A poco a poco, lo sguardo scivola oltre il loro aspetto in disordine e la loro situazione di povertà e si riesce a vederli come delle “persone”, dal volto familiare, e non più come “poveri”.
In loro compagnia, si riscoprono i tratti di un’umanità che ci accomuna. Mi piace pensare che l’immagine ordinata che hanno gli utenti quando se ne vanno dalle Docce – dopo essersi lavati, ripuliti e sbarbati – sia un invito a saper cogliere sempre in loro quell’immagine di bellezza autentica, che appartiene loro e che le ingiustizie del mondo hanno imbruttito o nascosto.
Le Docce sono, quindi, un luogo di incontri sorprendenti e a volte spiazzanti, se si riesce a superare gli ostacoli che ci impediscono di entrare in relazione con il “povero” e a cogliere la sfida di farsi prossimo a lui, accompagnandolo nella fruizione del servizio con un atteggiamento accogliente.

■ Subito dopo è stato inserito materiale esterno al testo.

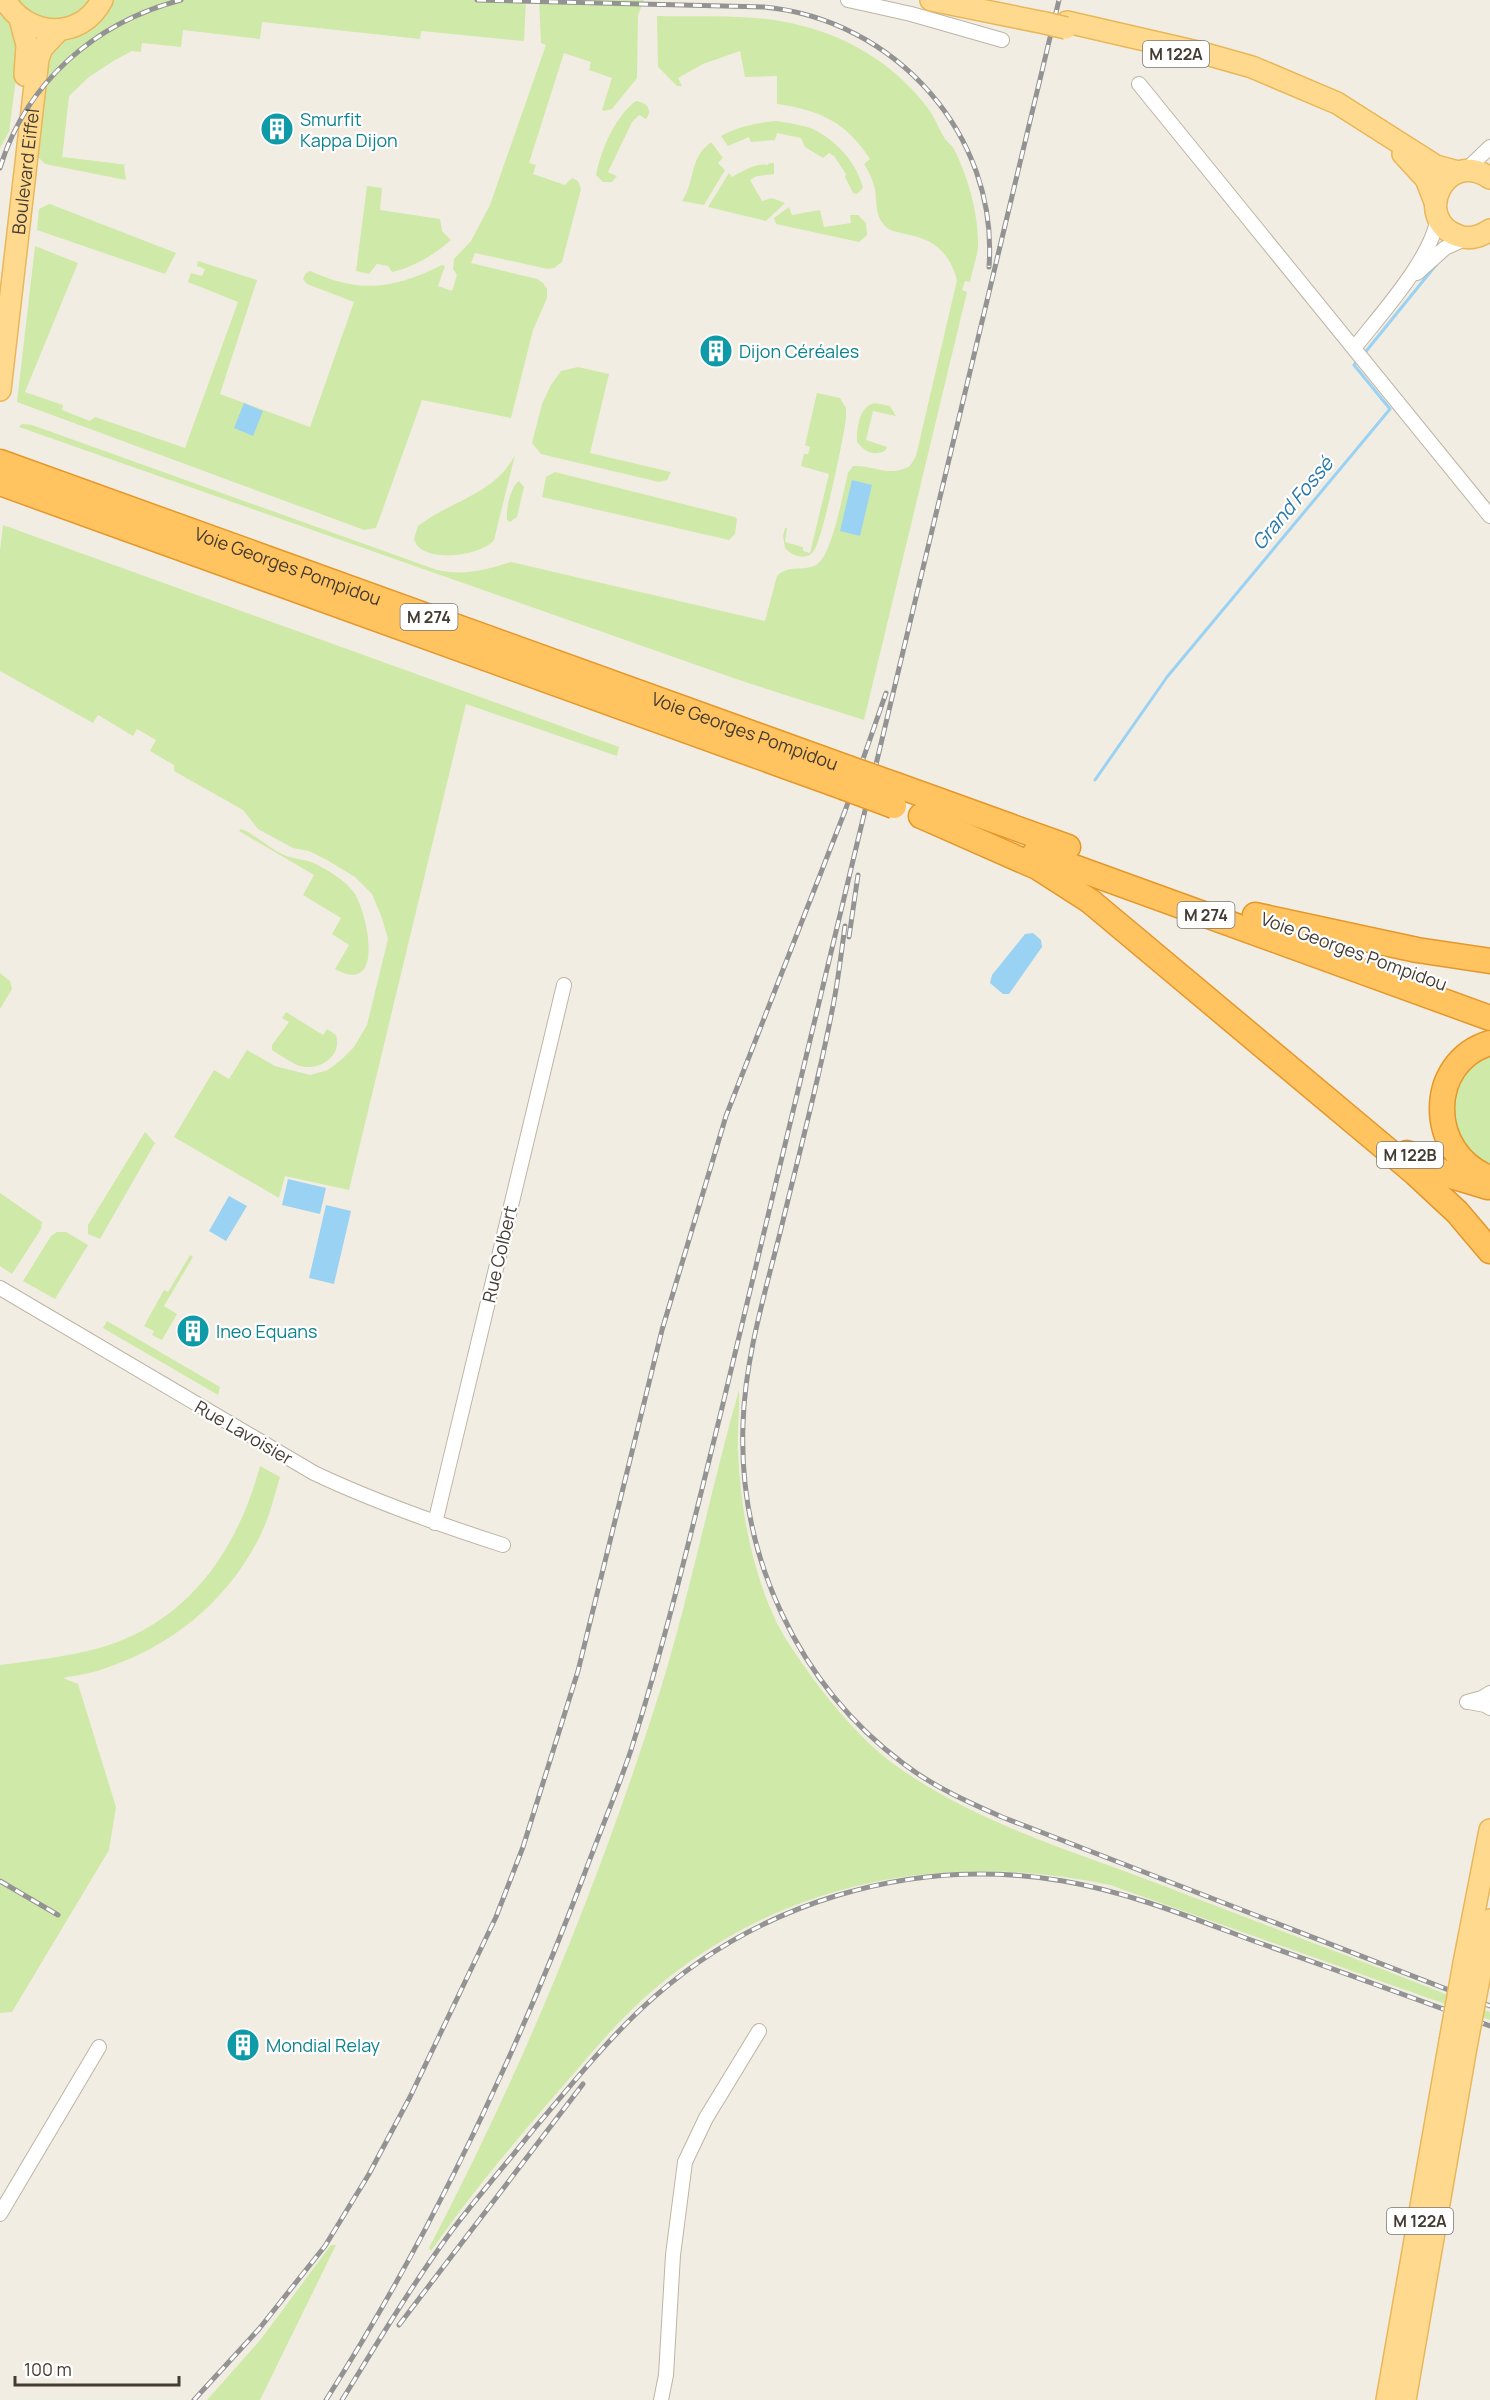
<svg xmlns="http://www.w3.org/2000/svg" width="1490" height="2400" font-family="Manrope,sans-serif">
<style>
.green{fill:#cfe9a8}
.water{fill:#9ad2f3}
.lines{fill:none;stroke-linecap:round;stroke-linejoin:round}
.stream{stroke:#9ad2f3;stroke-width:3}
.street-casing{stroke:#beb4a5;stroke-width:16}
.primary-casing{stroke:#e8b75a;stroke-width:24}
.highway-casing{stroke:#e4982b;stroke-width:27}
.street{stroke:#fff;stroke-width:14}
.primary{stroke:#ffda8e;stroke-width:21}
.highway{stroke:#ffc360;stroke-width:24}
.rail-casing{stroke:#939393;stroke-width:5}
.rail{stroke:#fff;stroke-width:3;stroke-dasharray:9;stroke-linecap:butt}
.primary-bridge-casing{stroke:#e8b75a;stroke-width:24;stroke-linecap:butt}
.highway-bridge-casing{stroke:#e4982b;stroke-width:27;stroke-linecap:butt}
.primary-bridge{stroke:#ffda8e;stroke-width:21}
.highway-bridge{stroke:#ffc360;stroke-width:24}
.labels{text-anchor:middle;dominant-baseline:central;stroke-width:4.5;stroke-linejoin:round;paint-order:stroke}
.shield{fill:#fff;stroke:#7c7670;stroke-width:1.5}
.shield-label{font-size:16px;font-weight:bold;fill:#443c33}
.culture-label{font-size:18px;fill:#0d838f;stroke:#fff;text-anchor:start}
.street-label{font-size:18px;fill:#443c33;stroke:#fff}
.water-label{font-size:20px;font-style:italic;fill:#2779ab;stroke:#fff}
</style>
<rect width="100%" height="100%" fill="#f2ede2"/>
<!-- green -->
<path class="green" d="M15,0H91L83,10L71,18L57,21L29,15Z
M111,0H526L524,41L421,31L420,39L262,22L260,39L183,30L181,47L142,43L141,52L132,51L115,60L89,77L69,96L62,159L63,157L128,165H124L126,180L45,164L34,153L50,46Z
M539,0H644L638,15L637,78L612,109L604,111L602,110L612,78L589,70L591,62L564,53L529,163L536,165L533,174L565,185L572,178L578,181L581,189L562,262L554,268L548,269L475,253L471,263L537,279L543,283L547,289V298L533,330L511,418L422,400L376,528L364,530L17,402L35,246L78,263L25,392L63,405L62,410L90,421L95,417L185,448L238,302L188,282L191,273L202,276L205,269L197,266L198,261L257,280L220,394L310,427L354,302L307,284L303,279L306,273L310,271C361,294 393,289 442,265L445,266L438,286L452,291L457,275L453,269L454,259L471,241L490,205L546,45L541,43Z
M0,9L14,24L21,41L9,132L0,148Z
M657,16C705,17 756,13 803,26C852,38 900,69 930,111C936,120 939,130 945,139C948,143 952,145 954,149C968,177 979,215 978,247C977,258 972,271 970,282L965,281L962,290L967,292L864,720L742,681L19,427L22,424L32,425L437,570C464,576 485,570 511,562L765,621L777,576C789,564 802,572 816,565C832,557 843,492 848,473L853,466C875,465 888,478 910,466L916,456L957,280C949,251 933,239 905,234C897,232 889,231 884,225C875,215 877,201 875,189C873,180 869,172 864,164L870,159C846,122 820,110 777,104V76L745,77L740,51L703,64L678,78L682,86H677L658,67Z
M636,101C647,102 653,110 646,119L639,115L632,122L608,172L617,176L612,182H603L596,175C601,150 615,116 636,101Z
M776,121C788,123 802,125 813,129C836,140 857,163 863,188L857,194L853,193L845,177L846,174L834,156L829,153L823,158L805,147L801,138L777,133L775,140L751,142L749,137L728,146L721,136C739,126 756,123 776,121Z
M711,142L723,158L718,163L725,170L704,205L682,201C696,180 688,160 711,142Z
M769,163H774V174L757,176L750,180L762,201L772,198L785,203L766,221L708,207L729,173L732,177C740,172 758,162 768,165Z
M367,186L382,188L380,210L440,219L442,231L451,240C432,256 416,266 392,272L388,266L377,264L369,274L356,271Z
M49,204H50L176,253L165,274L37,230L39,209Z
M789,207L792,215L820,210L824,227L851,223L850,215H858L866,223L867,235L859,242L776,224L774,218Z
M578,367L609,374L590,453L671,472L667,480L659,482L541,454L532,443L542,404L551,385L561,371Z
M817,393L840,398L846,408V418C844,436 822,543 813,552C805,561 792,556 785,548L783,536L785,528H787L785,542L803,547V551L810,553L829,474L801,466L804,454H808L810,447L805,445Z
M875,403L890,406L896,416L873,411L866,440L887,447L885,451C873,456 865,452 857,442C857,427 859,406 875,403Z
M515,455L494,540C481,557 420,564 414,539L418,526C450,501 495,494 515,455Z
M555,472L735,517L737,519L735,534L729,540L542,497L546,477Z
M519,481L524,487L517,517L510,522L507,520C506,509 510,487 519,481Z
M3,525L619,747L617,756L466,704L349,1190L285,1176L279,1198L174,1137L214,1070L229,1079L247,1050L275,1066L310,1075L328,1070L342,1059L354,1047L367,1025L388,939L382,918L372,894L355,877L327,860L309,851L293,848L258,829L243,810L174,771V765L150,751L156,740L137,729L133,736L98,715L93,723L0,671V551Z
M241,829C252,832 271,850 284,855C293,859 302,859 311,862C325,868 347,881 355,894C368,916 385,997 335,969L349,945L332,934L341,918L303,895L314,875L239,831Z
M0,973L10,981L12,989L0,1009Z
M286,1012L323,1035L327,1029L336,1035C343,1057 317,1073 297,1065C289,1061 280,1055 272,1050V1045L289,1022L282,1018Z
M1490,1053V1170L1475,1163L1450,1122L1459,1078L1466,1069Z
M145,1132L155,1143L100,1239L88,1234V1225Z
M0,1193L42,1222L41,1229L12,1274L0,1266Z
M57,1232H66L88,1245L55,1299L23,1281L51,1236Z
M190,1255L193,1257L164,1306L177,1314L162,1340L152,1335L154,1331L144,1326L164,1290L168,1292Z
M107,1321L220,1387L218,1395L103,1328Z
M739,1390C740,1409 737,1429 738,1449C740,1507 751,1568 776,1621C786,1642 801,1661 814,1680C836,1709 862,1740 891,1762C970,1821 1068,1849 1159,1884C1269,1927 1381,1967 1490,2012V2020L1110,1885C941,1849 774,1882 644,1998C609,2030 580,2067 549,2102C508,2150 467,2199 431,2251L429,2248C523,2069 600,1881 661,1688C691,1590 711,1488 739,1390Z
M260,1466L280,1477C275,1493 271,1510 265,1525C235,1595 175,1646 103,1669C90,1674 76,1675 63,1678L78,1684L116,1807L109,1850L12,2012L0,2013V1665C37,1660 76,1656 112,1644C193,1616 239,1545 260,1466Z
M331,2245H336L260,2400H207L261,2339Z"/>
<!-- water -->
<path class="water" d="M244,403L263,411L253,436L234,428Z
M852,480L872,485L860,536L840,531Z
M1033,933L1041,940L1042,947L1009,994H1003L990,983L992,975L1025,934Z
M288,1179L326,1188L320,1214L282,1205Z
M229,1196L247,1206L226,1241L209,1231Z
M326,1205L351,1211L334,1284L309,1278Z"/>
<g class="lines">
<!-- stream -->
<path class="stream" d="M1363,355L1436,265
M1095,780L1167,677L1390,409L1354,365L1358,360"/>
<defs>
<path id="street" d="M848,0L911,14L1002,40
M1139,84L1490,516
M1466,170L1490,147
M1417,273L1445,248L1467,238
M1355,347C1381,314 1433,257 1438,216
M0,1288L314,1473C375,1502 438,1524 503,1545
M435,1523L564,985
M1467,1702L1482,1698L1490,1693
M1469,1702L1485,1705L1490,1708
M0,2214L99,2047
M661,2400L666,2375L673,2255L685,2162L706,2118L759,2031"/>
<g id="primary">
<path d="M5,0C27,38 81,41 102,0"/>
<path d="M931,0L1045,23"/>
<path d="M20,19L27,45L25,75"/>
<path d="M1067,22L1206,54L1252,67L1337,103L1436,166L1458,172"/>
<path d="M1403,154L1426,179L1435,202"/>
<path d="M1490,178C1445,147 1411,220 1459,236C1470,240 1481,236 1490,230"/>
<path id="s1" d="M0,390L38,59L42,48L59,30"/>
<path d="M1464,1963L1490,1830"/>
<path d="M1481,1968L1490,1920"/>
<path d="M1387,2400L1450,2041"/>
<path d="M1405,2400L1466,2047"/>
</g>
<g id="highway">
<path id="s2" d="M0,462L848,768"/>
<path d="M0,483L843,787"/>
<path d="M899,786L1068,847"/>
<path d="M921,816L1037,867L1090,901L1415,1173L1457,1212L1490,1251"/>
<path d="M1035,853L1490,1018"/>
<path d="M1255,915L1417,950L1490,961"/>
<path d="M1490,1043C1426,1062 1426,1154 1490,1178"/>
<path d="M1407,1153L1448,1175L1488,1187"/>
</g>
</defs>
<!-- street casing -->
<use href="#street" class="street-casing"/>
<!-- primary casing -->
<use href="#primary" class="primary-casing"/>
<!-- highway casing -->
<use href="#highway" class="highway-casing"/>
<!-- street -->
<use href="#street" class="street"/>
<!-- primary -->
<use href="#primary" class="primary"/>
<!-- highway -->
<use href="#highway" class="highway"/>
<defs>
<path id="rail" d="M477,0L764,7C894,19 999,134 989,267
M0,168C26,82 96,22 181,0
M845,926C841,954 838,983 832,1011C818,1084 798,1157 781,1229C765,1293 745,1358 743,1424C738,1556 798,1685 904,1764C934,1787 968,1802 1002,1817L1490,2006
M849,937L858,875
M0,1881L58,1915
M399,2325L583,2084
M194,2400L259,2329L325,2246L369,2174L410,2097L496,1917L523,1847L578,1671L662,1330L726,1116L845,811L886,693
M326,2400C431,2235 515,2058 584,1875C599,1834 617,1792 631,1750C666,1639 693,1525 721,1412L1059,0
M342,2400C378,2342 413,2283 453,2229C479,2195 507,2163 533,2130C568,2089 602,2046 641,2009C753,1903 911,1855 1063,1881C1128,1892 1190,1917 1251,1940C1331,1968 1410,1997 1490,2026"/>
</defs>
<!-- rail casing -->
<use href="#rail" class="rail-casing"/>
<!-- rail -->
<use href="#rail" class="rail"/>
<defs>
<path id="primary-bridge" d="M1045,23L1066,28
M1450,2041L1464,1963
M1466,2047L1481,1968"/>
<path id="highway-bridge" d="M848,768L899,786
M843,787L894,806"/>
</defs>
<!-- primary-bridge casing -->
<use href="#primary-bridge" class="primary-bridge-casing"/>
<!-- highway-bridge casing -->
<use href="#highway-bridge" class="highway-bridge-casing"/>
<!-- primary-bridge -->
<use href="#primary-bridge" class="primary-bridge"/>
<!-- highway-bridge -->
<use href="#highway-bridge" class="highway-bridge"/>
</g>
<!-- icons -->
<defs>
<symbol id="building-disc" viewBox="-11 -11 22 22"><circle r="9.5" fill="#0f9aa8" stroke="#fff"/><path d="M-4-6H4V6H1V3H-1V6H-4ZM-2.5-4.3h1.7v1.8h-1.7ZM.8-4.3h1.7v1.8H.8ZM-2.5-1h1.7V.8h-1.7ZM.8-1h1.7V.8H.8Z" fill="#fff"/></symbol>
</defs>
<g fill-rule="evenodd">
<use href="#building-disc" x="258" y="110" width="38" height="38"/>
<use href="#building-disc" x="697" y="332" width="38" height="38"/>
<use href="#building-disc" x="174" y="1312" width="38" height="38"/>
<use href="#building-disc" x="224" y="2026" width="38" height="38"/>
</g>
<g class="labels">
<!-- shield labels -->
<g class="shield">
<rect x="1143" y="41" width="66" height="26" rx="4.5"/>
<rect x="400.5" y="604" width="57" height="26" rx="4.5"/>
<rect x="1177.5" y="902" width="57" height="26" rx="4.5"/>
<rect x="1377" y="1142" width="66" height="26" rx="4.5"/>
<rect x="1387" y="2208" width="66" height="26" rx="4.5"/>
</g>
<g class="shield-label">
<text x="1176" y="54">M 122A</text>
<text x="429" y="617">M 274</text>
<text x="1206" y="915">M 274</text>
<text x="1410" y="1155">M 122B</text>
<text x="1420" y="2221">M 122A</text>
</g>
<!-- culture labels -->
<g class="culture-label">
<text x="300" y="119">Smurfit<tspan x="300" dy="21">Kappa Dijon</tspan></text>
<text x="739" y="351">Dijon Céréales</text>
<text x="216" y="1331">Ineo Equans</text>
<text x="266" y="2045">Mondial Relay</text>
</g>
<!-- street labels -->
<g class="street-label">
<text stroke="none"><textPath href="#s1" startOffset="220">Boulevard Eiffel</textPath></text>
<text stroke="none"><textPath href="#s2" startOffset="306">Voie Georges Pompidou</textPath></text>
<text stroke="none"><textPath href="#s2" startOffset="792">Voie Georges Pompidou</textPath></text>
<text transform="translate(1354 951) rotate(20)">Voie Georges Pompidou</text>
<text transform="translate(499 1254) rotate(-77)">Rue Colbert</text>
<text transform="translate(244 1432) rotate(30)">Rue Lavoisier</text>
</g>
<!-- water labels -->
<g class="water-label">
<text transform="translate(1292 503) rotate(-50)">Grand Fossé</text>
</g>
</g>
<!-- scale -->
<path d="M15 2376v9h164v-9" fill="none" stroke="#443c33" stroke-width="3"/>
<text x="24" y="2376" font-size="18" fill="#443c33" stroke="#ffffff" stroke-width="4.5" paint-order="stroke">100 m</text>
</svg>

Alcune volte, qui capita che la vicinanza fisica con il “povero” ti colga di sorpresa e ti spinga a relazionarti con lui in maniera stretta, provocandoti e portandoti ad esplorare le possibilità di una prossimità con lui. Succede molto spesso, per esempio, che gli utenti, mentre fanno la doccia, lascino accanto a te i loro zaini e le loro borse (che spesso sono la loro “casa ambulante”) o i loro oggetti di valore, affinché la tua presenza li custodisca al sicuro. Alla fine ti ritrovi accerchiato dai loro oggetti e dalla loro presenza fisica, mentre li depositano, li maneggiano o li prelevano; da un lato c’è la fiducia che loro ripongono in te, dall’altro l’imbarazzo che tu vivi nel ritrovarti le loro facce a un palmo di naso: è una situazione che ti provoca e ti sfida ad accorciare le distanze fisiche per scoprire la vicinanza umana.
Ascoltando i racconti di queste persone, quello che mi sorprende è scoprire che, per certi aspetti, la loro storia non è poi così diversa dalla mia o da quella di alcuni miei conoscenti: mi sono reso conto che, a volte, le persone finiscono sulla strada perché in un momento di grande difficoltà è mancata loro una mano tesa ad aiutarli, un aiuto, un sostegno, un “paracadute” che magari noi abbiamo trovato e che ora tendiamo a dare per scontato. Per questo, credo sia importante offrire loro una mano anche attraverso questo servizio, non solo per dare una risposta concreta ad un bisogno fondamentale come quello di una doccia e dell’igiene personale, ma anche per dare loro l’occasione di incrociare uno sguardo amico che li possa riconciliare con un’umanità da cui si possono sentire traditi e delusi.